Chris: Wow. So, let me start to wind things down by asking about an article that appeared a little while ago in Civil War Monitor, written by Jenny Johnston (read it here). It called you “the unintended expert.” And I think that sort of brings us back to where you and I started this conversation.

Garry: That was a beautifully written story by Jenny.

Chris: I thought it was an interesting way to characterize you.

Garry: It’s really true, though. I mean, I was a 16-year-old kid from Illinois who was a C and D history student, who had some things that he loved about the past but was not a serious student about it and hardly knew anything about history—even about Illinois history. I didn’t read for pleasure. So it really was unintended.

My obsession with Gettysburg initially was to go through all this photographically. Only later did it morph into this idea that “Ahh, Frassanito taught me that photos are primary sources. What is a primary source?” Ah ha! Something that actually documents something at the time at which it happened. Only later did it become a general history obsession. What’s interesting is that I had little interest in other areas of history.

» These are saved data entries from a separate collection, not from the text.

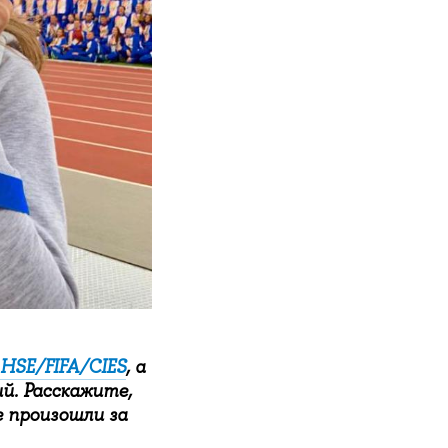
 HSE/FIFA/CIES
, а
й. Расскажите,
е произошли за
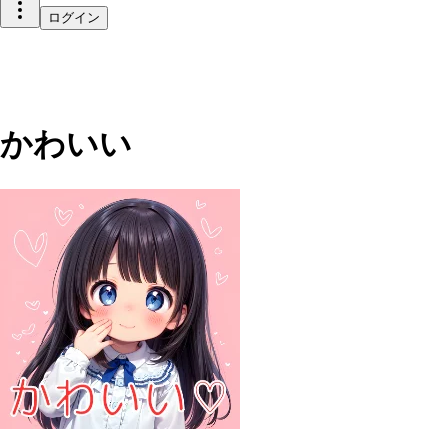
ログイン
かわいい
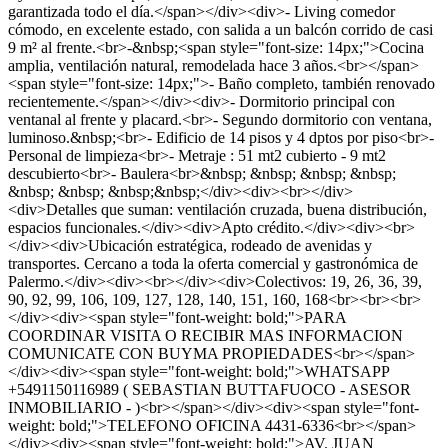
garantizada todo el día.</span></div><div>- Living comedor
cómodo, en excelente estado, con salida a un balcón corrido de casi
9 m² al frente.<br>-&nbsp;<span style="font-size: 14px;">Cocina
amplia, ventilación natural, remodelada hace 3 años.<br></span>
<span style="font-size: 14px;">- Baño completo, también renovado
recientemente.</span></div><div>- Dormitorio principal con
ventanal al frente y placard.<br>- Segundo dormitorio con ventana,
luminoso.&nbsp;<br>- Edificio de 14 pisos y 4 dptos por piso<br>-
Personal de limpieza<br>- Metraje : 51 mt2 cubierto - 9 mt2
descubierto<br>- Baulera<br>&nbsp; &nbsp; &nbsp; &nbsp;
&nbsp; &nbsp; &nbsp;&nbsp;</div><div><br></div>
<div>Detalles que suman: ventilación cruzada, buena distribución,
espacios funcionales.</div><div>Apto crédito.</div><div><br>
</div><div>Ubicación estratégica, rodeado de avenidas y
transportes. Cercano a toda la oferta comercial y gastronómica de
Palermo.</div><div><br></div><div>Colectivos: 19, 26, 36, 39,
90, 92, 99, 106, 109, 127, 128, 140, 151, 160, 168<br><br><br>
</div><div><span style="font-weight: bold;">PARA
COORDINAR VISITA O RECIBIR MAS INFORMACION
COMUNICATE CON BUYMA PROPIEDADES<br></span>
</div><div><span style="font-weight: bold;">WHATSAPP
+5491150116989 ( SEBASTIAN BUTTAFUOCO - ASESOR
INMOBILIARIO - )<br></span></div><div><span style="font-
weight: bold;">TELEFONO OFICINA 4431-6336<br></span>
</div><div><span style="font-weight: bold;">AV. JUAN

Right now, I’m reading a book called On Grand Strategy and I’m learning a lot about the Peloponnesian Wars and other things like that—things I’d had no idea about it. I’m spending a lot of time learning about the Rev War now because the Trust is in those areas, and I need to be good at it. And, you know what? I’m fascinated with them.

One day, maybe I’ll finally get interested in the Civil War navies or about cavalry or something like that. But you can’t do it all.

It’s just great to know that you’ll never ever finish what you’re interested in. Not everybody has that, and I wish they could.



2 Responses to A Conversation with Garry Adelman (conclusion)

  1. Chris,

    I want to know what YOU know about my great grandfather, Evander McIver Law. My husband and I visited Gettybsburg Pattlefield a few years ago and were absolutely mesmerized by the knowledge of one of the rangers and an enactor who portrays Gen. Law. I am interested and want at least to collect references all our children and grandchildren and cousins can have to do their own research. He should have so many books written about him, as he was amazing and an anachronism in the flesh.

    Anita Law Beaty anitalawbeaty@aol.com. 404-729-5366

  2. Do you know how Garry feels about the colorization of CW photos? I know film buffs hate colorized versions of classic movies but would like to know how Garry and folks from CCWP feel about colorization of these photos. I will volunteer that I love it because, as he says, they are primary source material so the more accurate the depiction the better and more meaning to me.